Step 2: once the grill is completely dismantled, take your time to arrange the materials according to their type.
Step 3: Start with the metallic parts since it is the material in abundance, for example, grates, grill lid, racks. Bolts, grill body among others. If you can, sort out the metal into, aluminum, copper, brass, and steel. Note that not all metals are recyclable, but some are, for instance, grill body and grill shelves are usually made of recyclable metal
What is the point of sorting the metal? Well for starters, most recycling companies organize their material in terms of type. So once you sort your metal it is easier for them to get accepted for recycling. However, if you cannot tell between brass and aluminum or tell the difference between any two different types of metals, you can always submit them as a group. In that case, cross your fingers and hope they get accepted.
Step 4: Move to the plastic parts, look through the plastics and identify if they are recyclable. Plastic with a recycling symbol shows that they can be recycled. A good example is the plastic side shelves. It is important to check through your plastic since not all plastics can be recycled.
Before trashing the unrecyclable plastic, consult the local waste management agency about the plastics. On some rare occasions, they may have used for what we may consider unrecyclable plastic. Plastic parts that are not recyclable include knobs and handles. For a propane grill, the hosepipe is also not recyclable.
Step 5: Proceed to the wooden parts. In this case, most wooden parts of the grill are not recyclable. As you may already know, woods are mostly recycled by burning it into compost or mulch.
However, wooden parts of a grill are mostly made of treated wood. This treated wood contains all kinds of chemicals. Due to the chemical, the woods cannot be burnt for recycling like other woods. On the other side, if you have untreated wood you can recycle by burning.
Step 6: Once you have followed each of the steps above to the latter, contact your local solid waste management agency to have the materials recycled.
How do I get rid of molds from my Grill?
First, before getting rid of the molds, put on a facemask to protect you from contracting any respiration complications due to the mold spores. Most people are allergic to mold spores. However, if you cannot handle the molds completely, you should call a professional to do the job.
Once you have your protective gear on, get rid of the removable molds, the large chunks. After that, fire up your charcoal grill to extremely high temperatures to kill the spores.
Once the grill cools off, use warm water to scrub it. This is done to get rid of remaining molds. You should also be on the lookout for grease. This is because, if you leave grease around in your grill, the molds will grow again and spread to other areas.
After scrubbing your grill, crank it up to high temperatures. This will kill any molds that may have survived the first time. Leave your grill to cool off before using it to cook.
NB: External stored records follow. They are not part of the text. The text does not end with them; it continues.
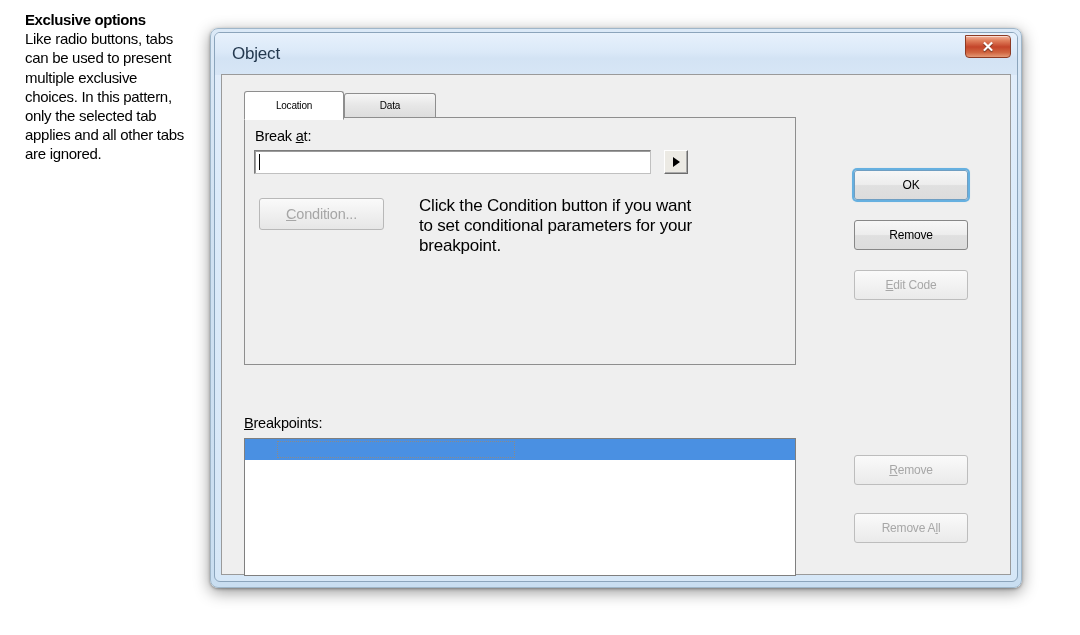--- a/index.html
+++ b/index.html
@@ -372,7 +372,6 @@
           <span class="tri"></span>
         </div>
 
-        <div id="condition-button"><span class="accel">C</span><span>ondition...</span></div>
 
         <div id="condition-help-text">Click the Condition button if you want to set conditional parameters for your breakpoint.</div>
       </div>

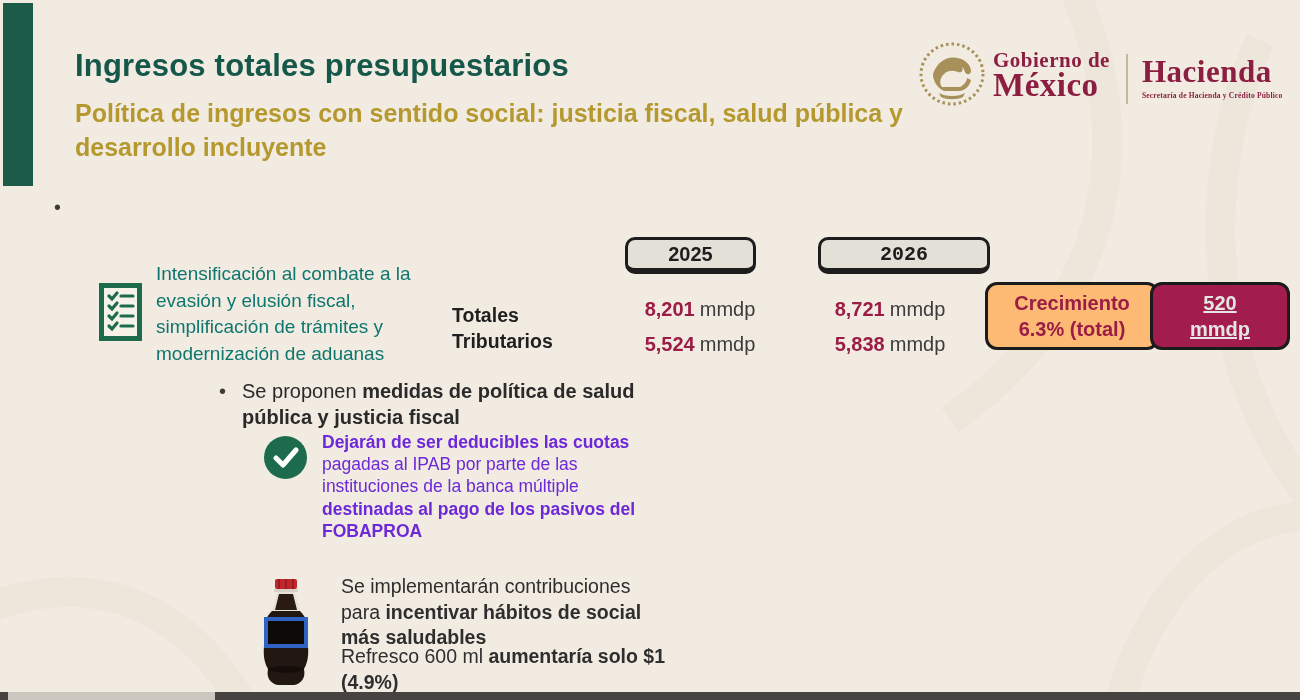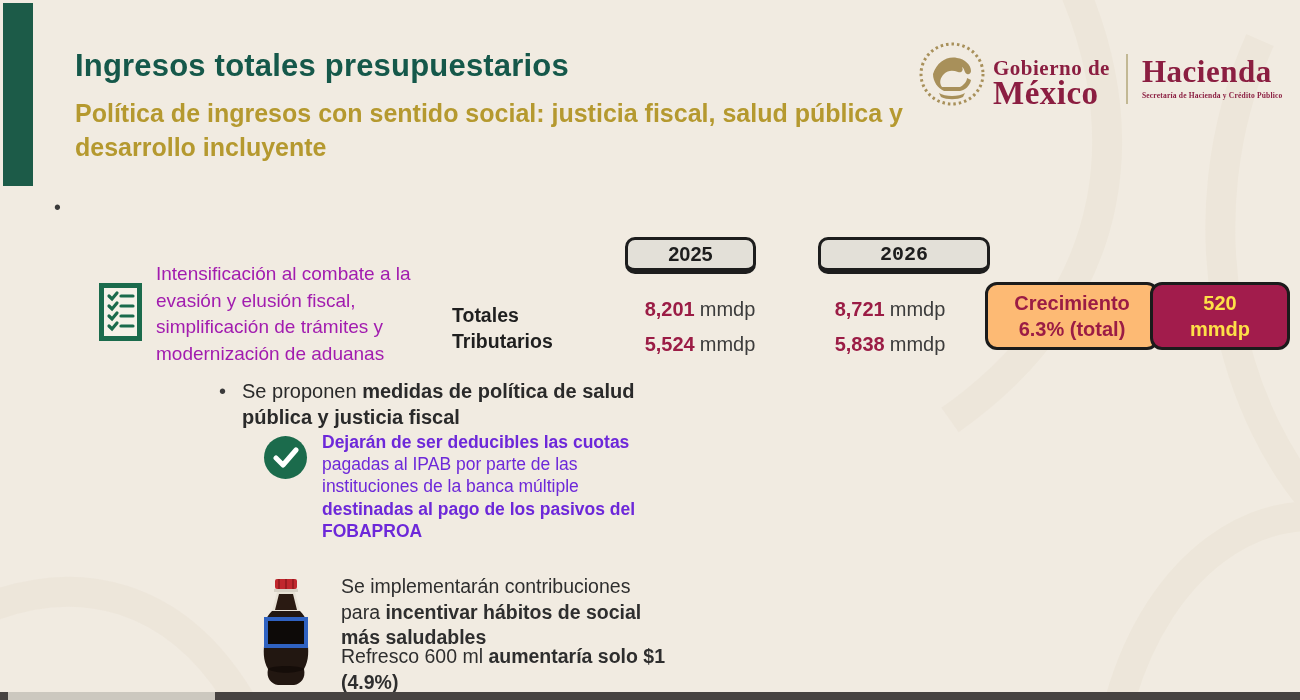--- a/index.html
+++ b/index.html
@@ -45,7 +45,7 @@
   
   .logos { position: absolute; left: 915px; top: 40px; display: flex; align-items: flex-start; }
   .eagle { width: 74px; height: 68px; }
-  .gob-block { margin-left: 4px; margin-top: 16px; font-family: "Liberation Serif", serif; color: #8b1e41; }
+  .gob-block { margin-left: 4px; margin-top: 8px; font-family: "Liberation Serif", serif; color: #8b1e41; }
   .gob-line1 { font-size: 21px; font-weight: bold; letter-spacing: 0.5px; }
   .gob-line2 { font-size: 33px; font-weight: bold; margin-top: -6px; letter-spacing: 0.5px; }
   .logo-divider { width: 2px; height: 50px; background: #c2b894; margin: 14px 14px 0 16px; }

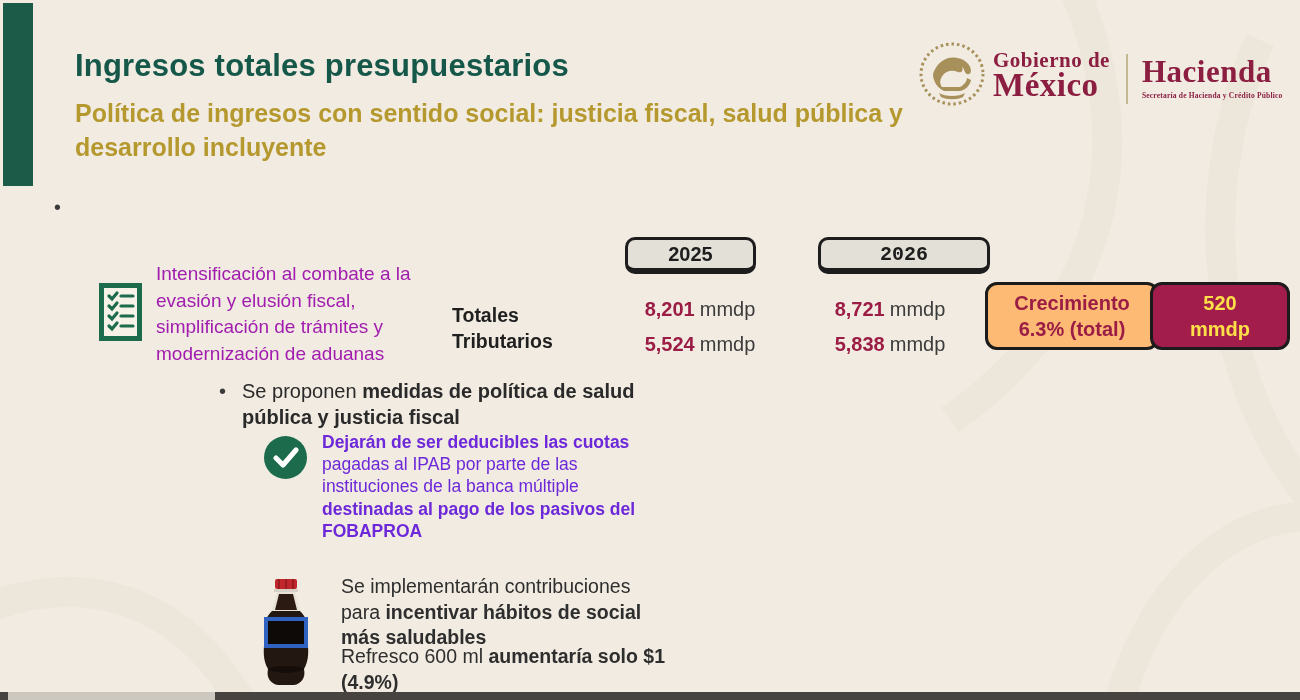--- a/index.html
+++ b/index.html
@@ -73,7 +73,7 @@
     width: 300px;
     font-size: 19px;
     line-height: 1.4;
-    color: #a21caf;
+    color: #0f766e;
   }
 
   

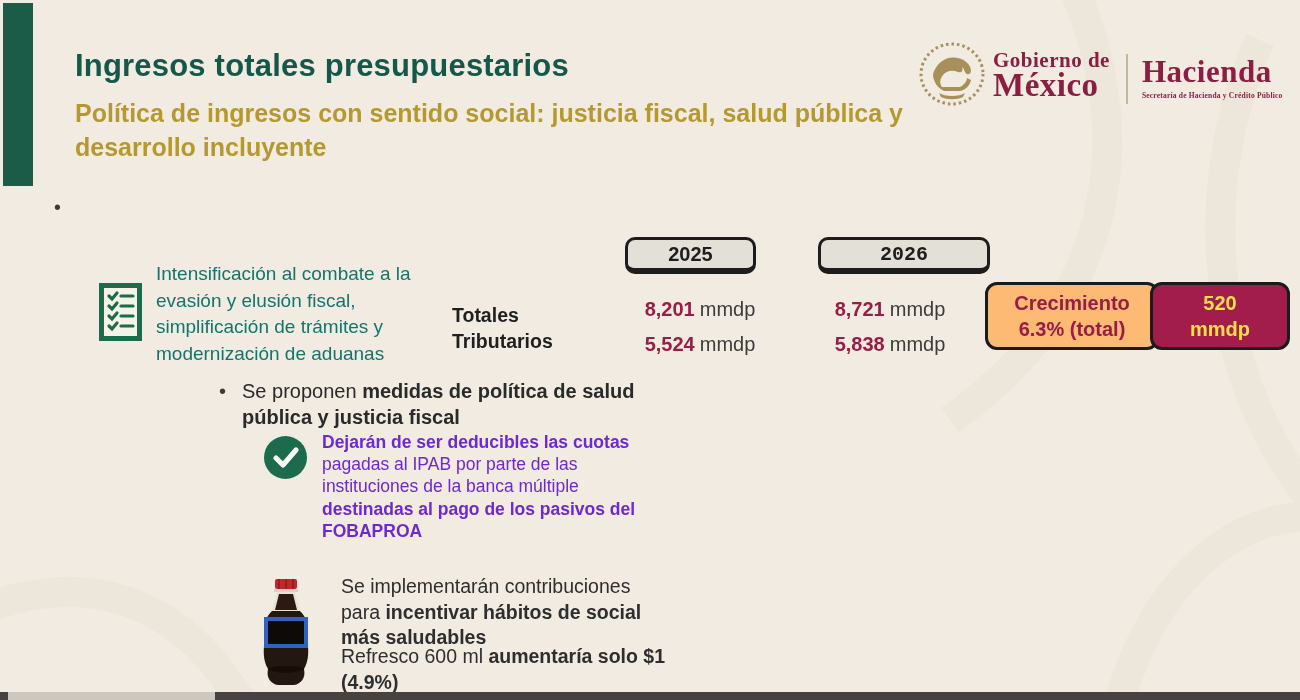--- a/index.html
+++ b/index.html
@@ -132,8 +132,9 @@
     border: 3px solid #1b1b1b;
     border-radius: 12px;
     display: flex; flex-direction: column; align-items: center; justify-content: center;
-    font-size: 20px; font-weight: bold; color: #fde047;
+    font-size: 20px; font-weight: bold; color: #e5e5e5;
     line-height: 1.3;
+    text-decoration: underline;
   }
Related Article: What Causes Mold on Grills?
Should I repair or replace my Grill?
Grills especially charcoal grills tend to last for very long. The warranty for grills may extend for up to 10 years and sometimes the grill may last for 5 years more than the warranty period. However, the question of should you repair or replace your grill is dependent on a wide array of factors.
At an early stage repairing your grill may work, but later on, you might have to replace one part after the other. At this point, you need to consider questions like the expense of replacing parts and buying a new grill altogether.